Dans une lettre transmise à son frère, l’opposant tunisien Ahmed Souab a exprimé son soutien à la centrale syndicale UGTT, actuellement en conflit ouvert avec les autorités et qui prévoit une mobilisation nationale le 21 août.
Connu pour son franc-parler et son rôle fédérateur auprès d’une opposition fragmentée, Ahmed Souab conteste depuis sa cellule une circulaire gouvernementale du 11 août. Ce texte met fin au détachement syndical de nombreux agents publics et les contraint à réintégrer leur poste, une mesure dénoncée par les syndicats et la société civile comme une atteinte à la liberté syndicale.
Cette nouvelle polémique intervient dans un climat déjà tendu : le 7 août, une manifestation de militants hostiles à l’UGTT avait dégénéré, alimentant un bras de fer entre la centrale syndicale et le gouvernement. Pour Souab, ce texte doit être contesté sur le plan juridique. Il appelle ses confrères avocats à se mobiliser en justice, faisant de la défense syndicale un prolongement de son combat politique.

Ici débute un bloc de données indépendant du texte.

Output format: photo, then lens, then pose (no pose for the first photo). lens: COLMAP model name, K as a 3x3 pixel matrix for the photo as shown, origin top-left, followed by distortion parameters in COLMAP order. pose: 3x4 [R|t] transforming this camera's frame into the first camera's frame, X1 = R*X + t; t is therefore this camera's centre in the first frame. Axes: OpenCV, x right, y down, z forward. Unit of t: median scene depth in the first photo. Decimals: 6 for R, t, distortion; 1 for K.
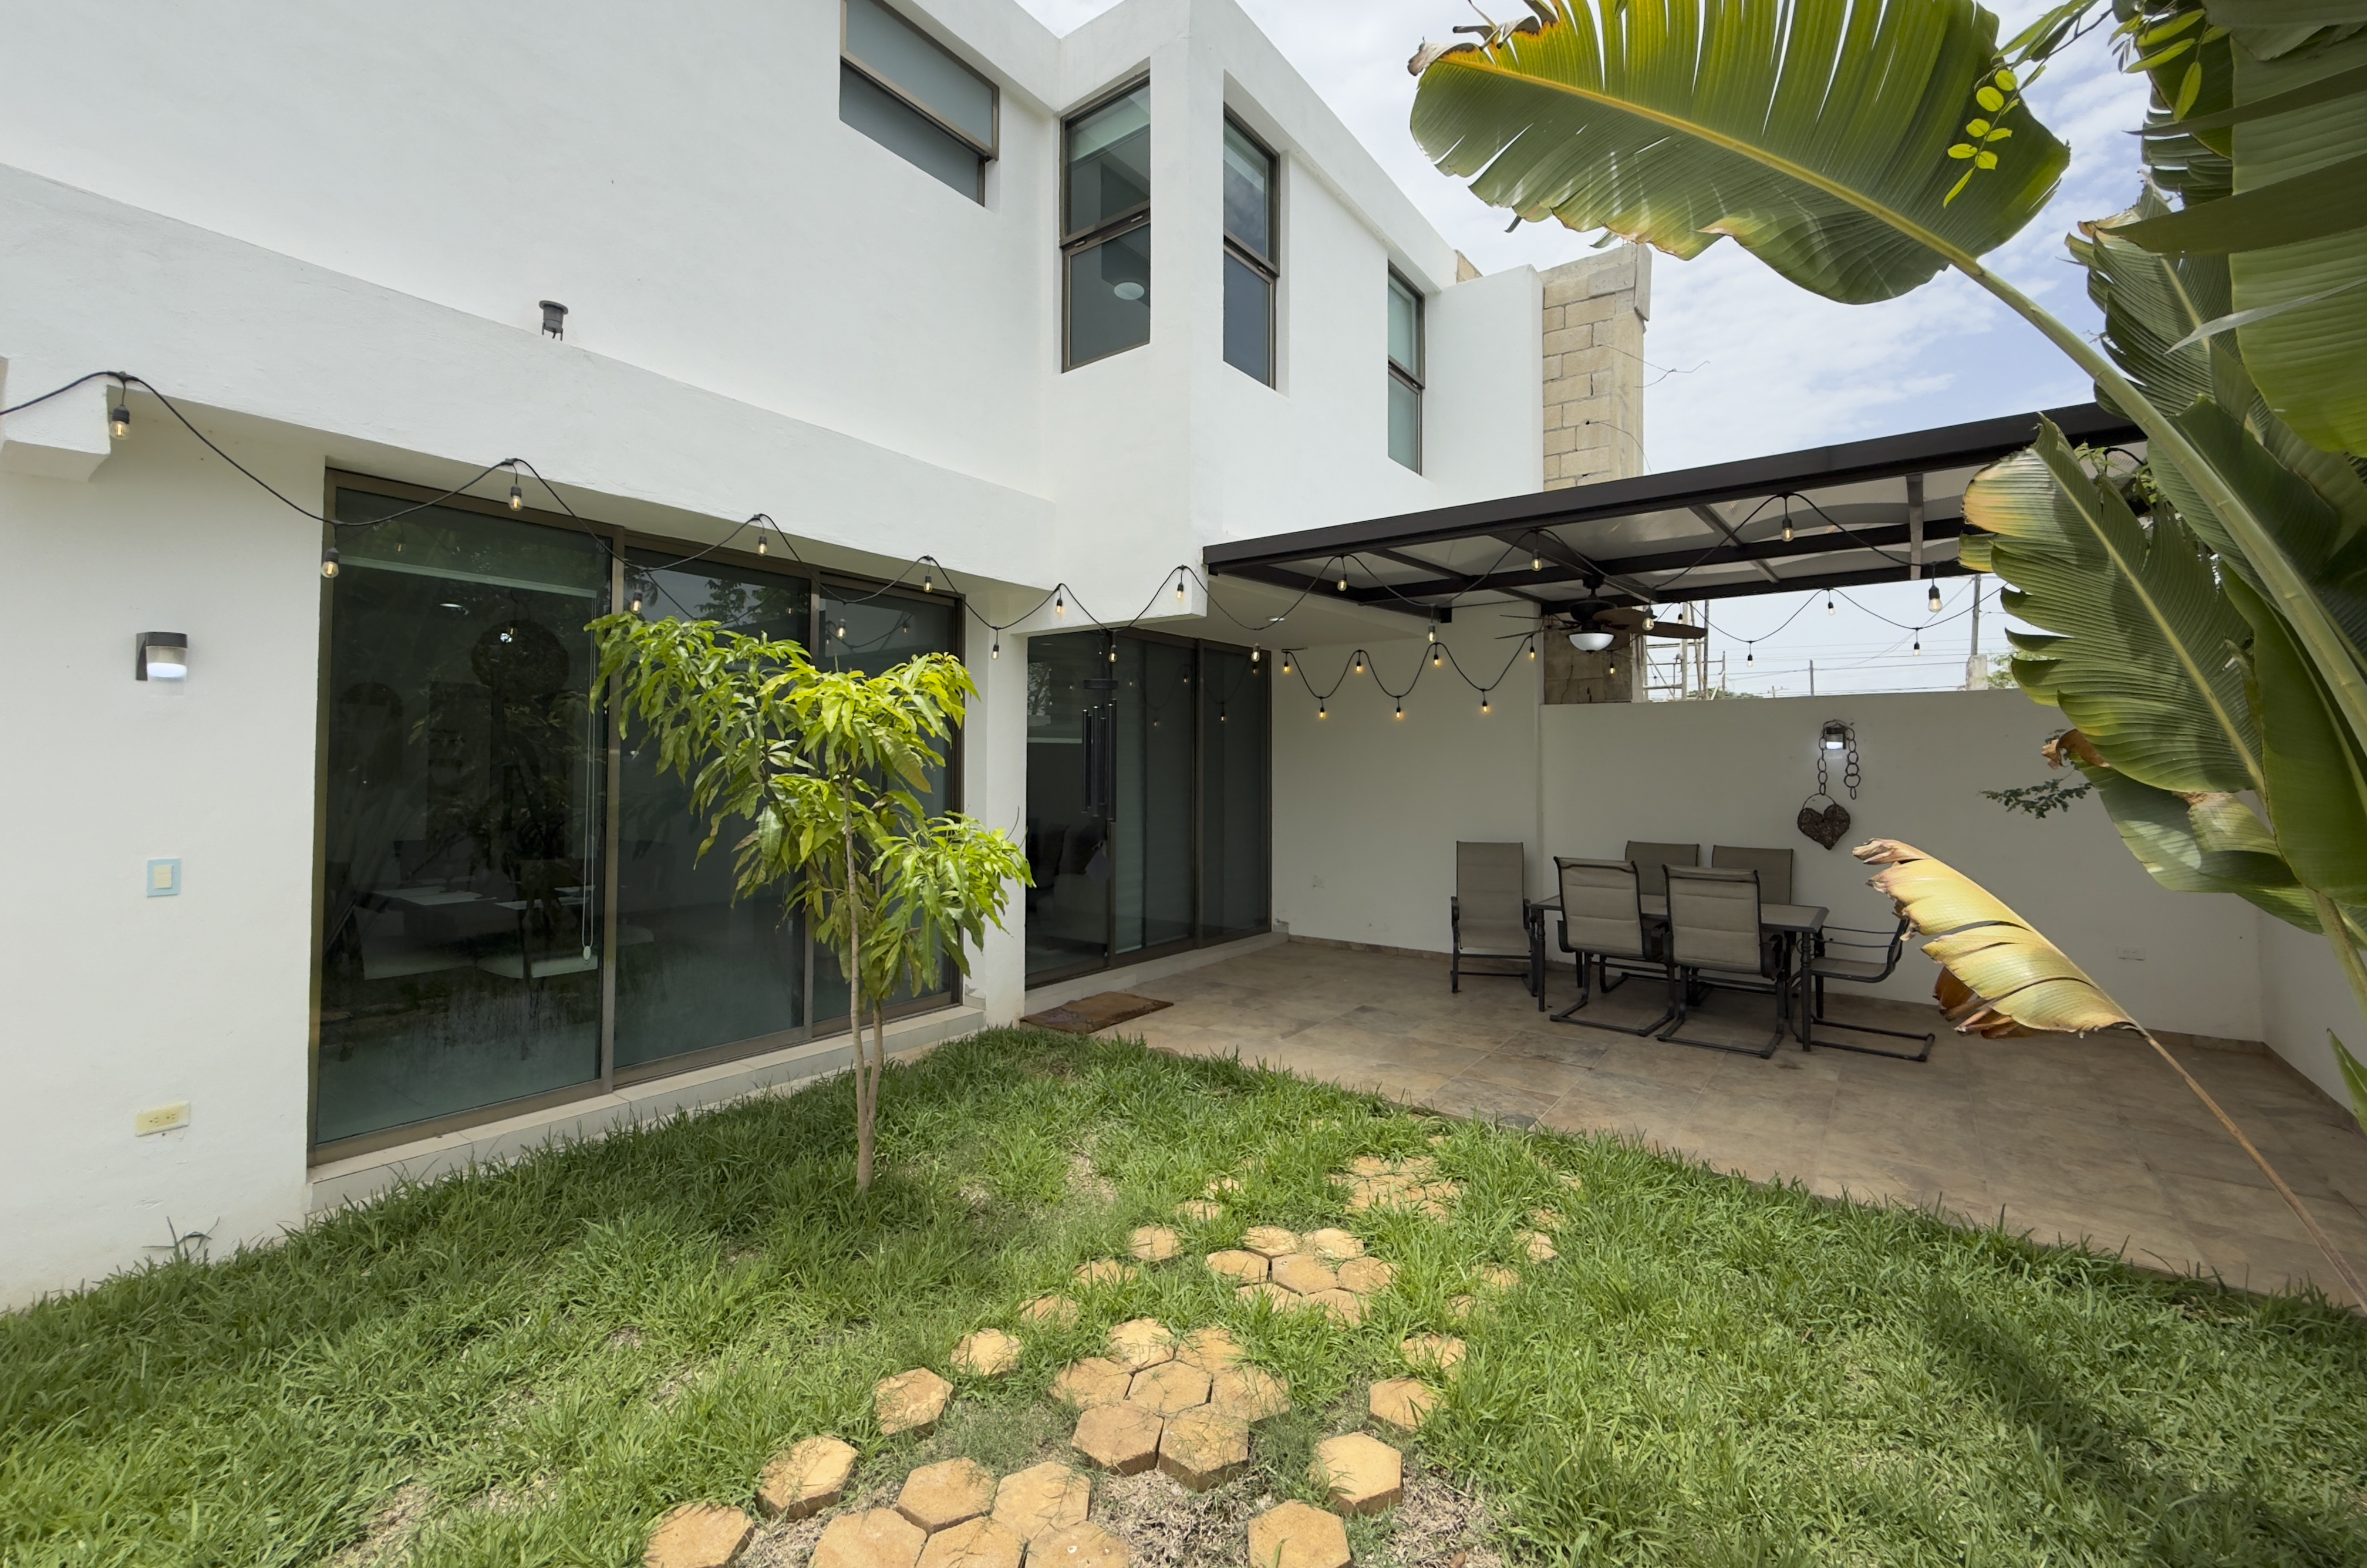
lens RADIAL K [[991.0, 0, 1182.4], [0, 991.0, 770.5], [0, 0, 1]] dist [0.000010, 0.000642]
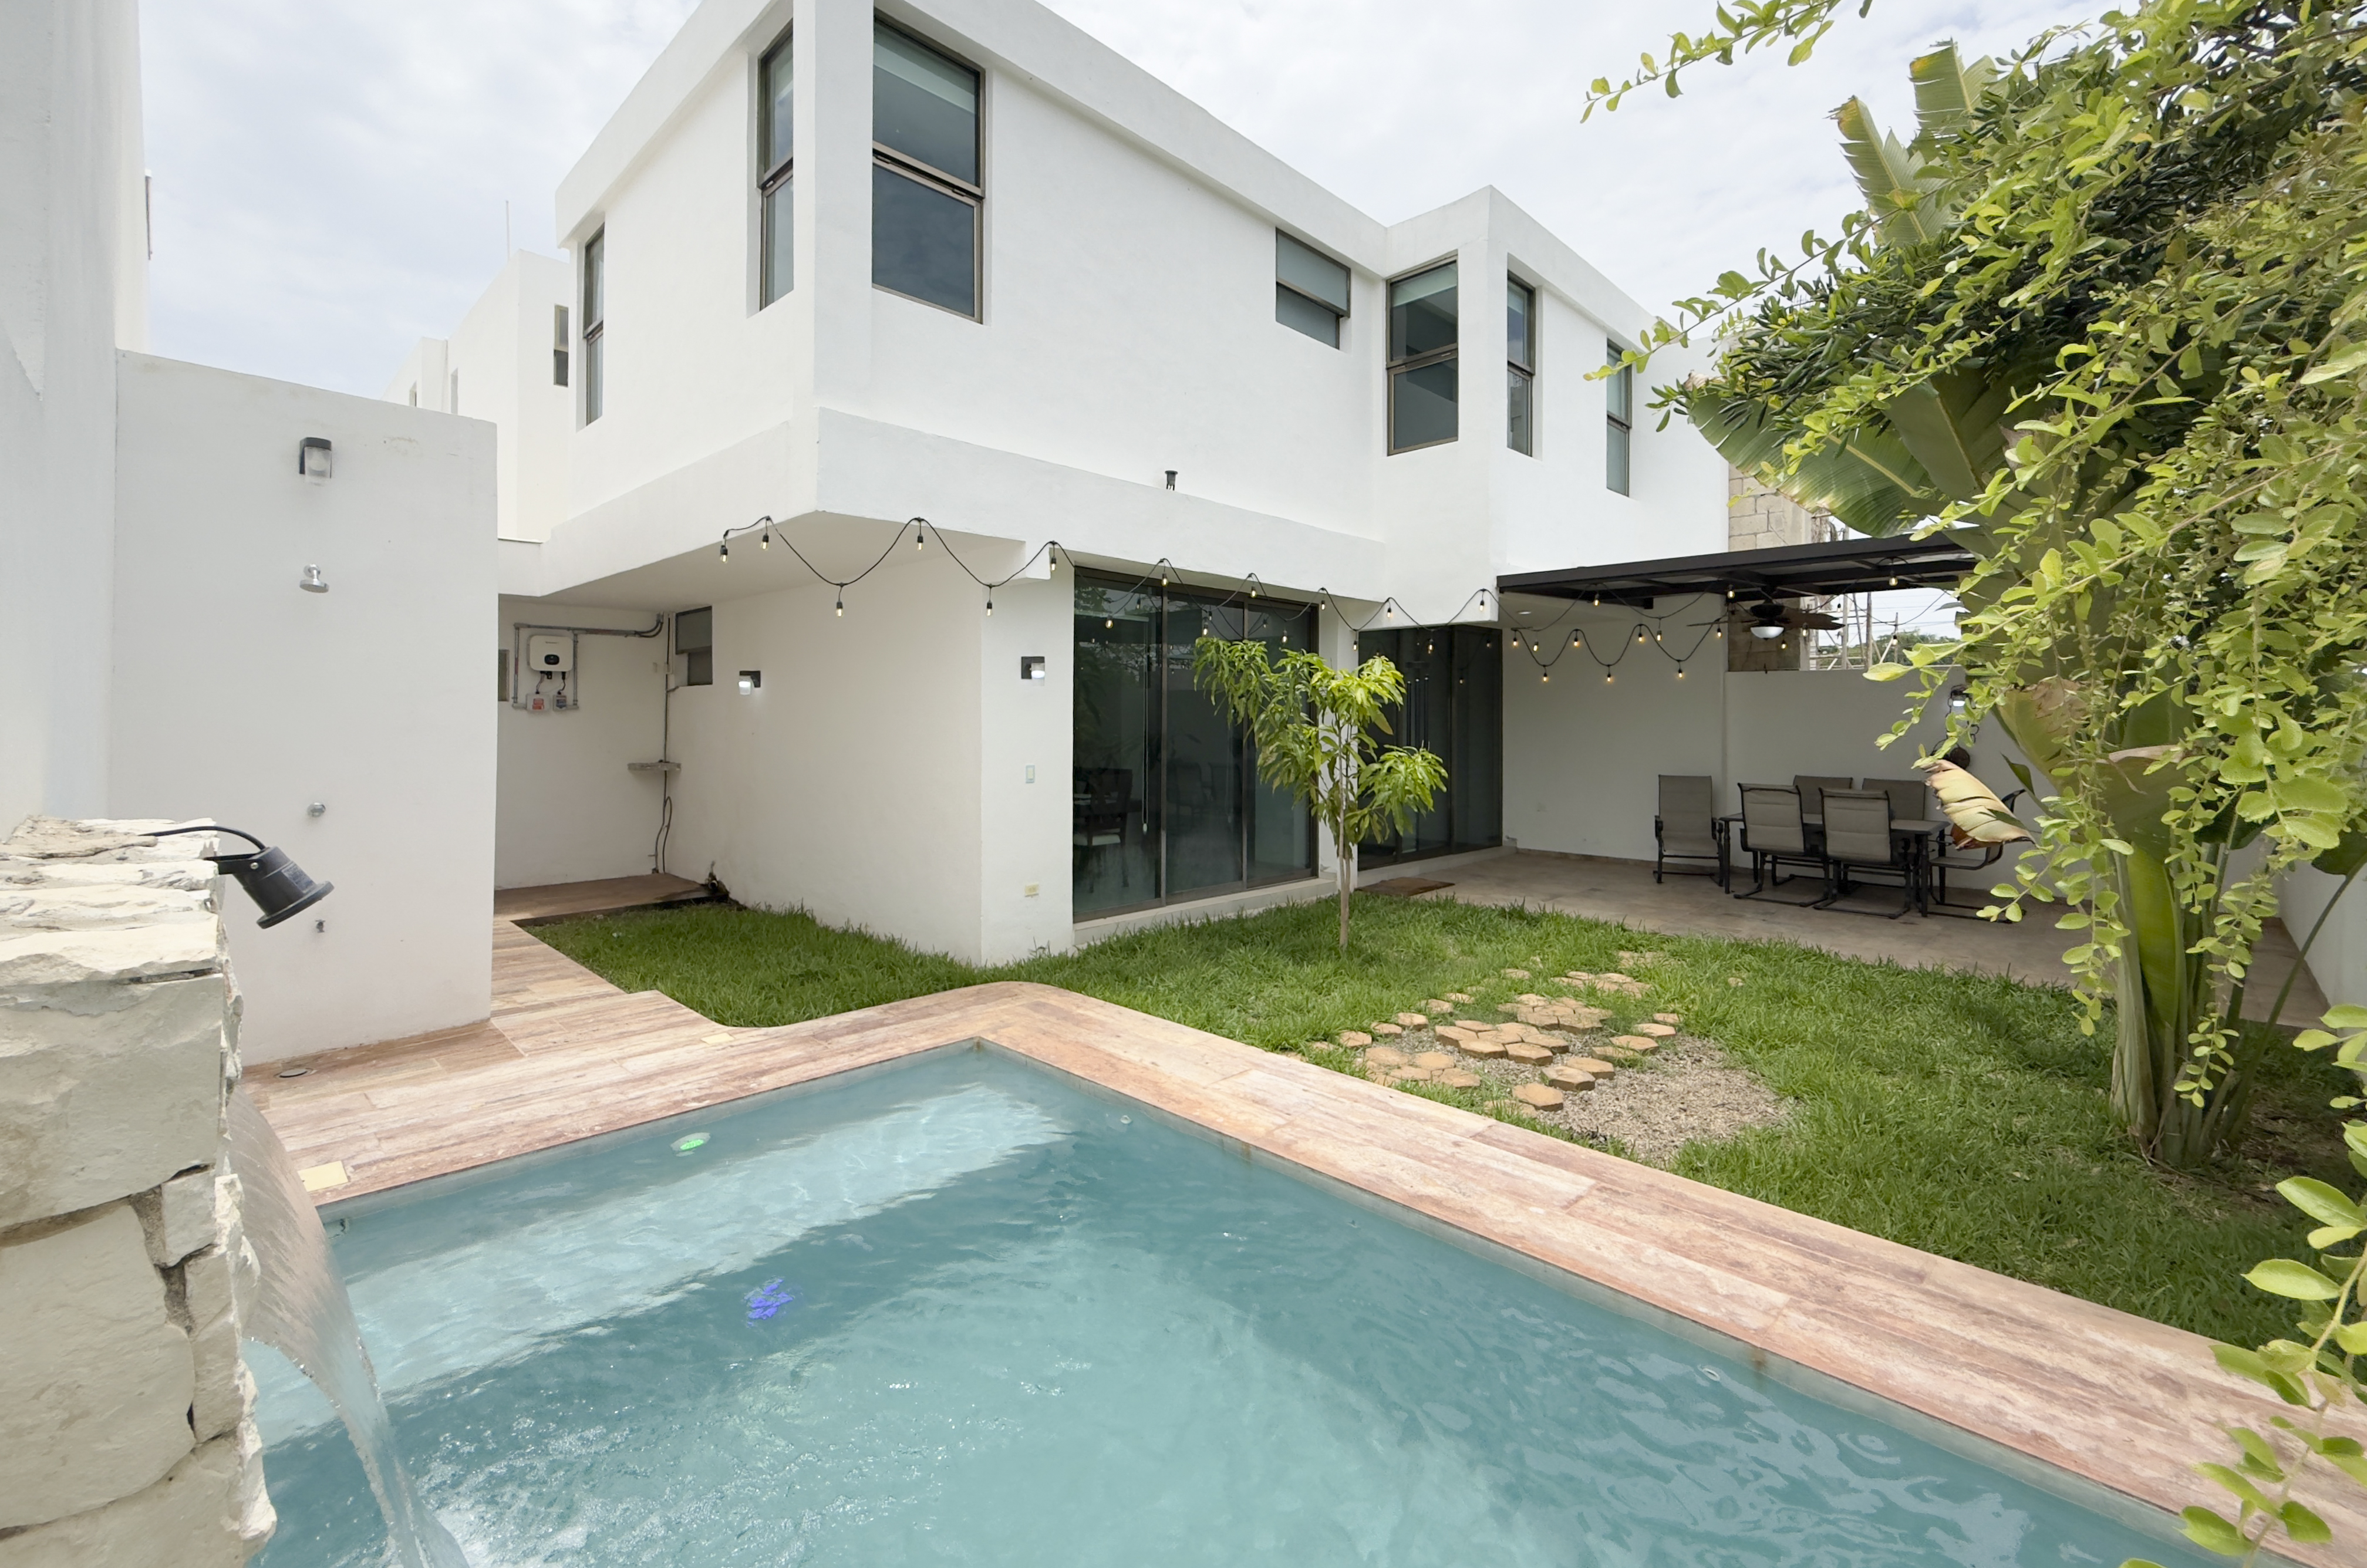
lens RADIAL K [[991.0, 0, 1191.7], [0, 991.0, 734.6], [0, 0, 1]] dist [0.000010, 0.000642]
pose [[0.991363, 0.002228, -0.131131, -0.222727], [-0.000369, 0.999899, 0.014206, -0.002357], [0.131149, -0.014035, 0.991263, -0.527775]]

La détention de l’avocat ne suscite pas seulement des débats en Tunisie. Plusieurs experts des Nations unies ont adressé une lettre aux autorités tunisiennes pour dénoncer le harcèlement judiciaire dont sont victimes Souab et d’autres avocats. Dans un contexte marqué par la concentration des pouvoirs entre les mains de Kaïs Saïed et l’affaiblissement des contre-pouvoirs institutionnels, ces interventions internationales témoignent des préoccupations croissantes quant à l’état de droit en Tunisie.
Malgré son emprisonnement, Ahmed Souab demeure ainsi l’une des rares voix dissidentes à s’exprimer, aux côtés de l’UGTT et de la société civile, qui représentent les derniers contrepoids au pouvoir présidentiel.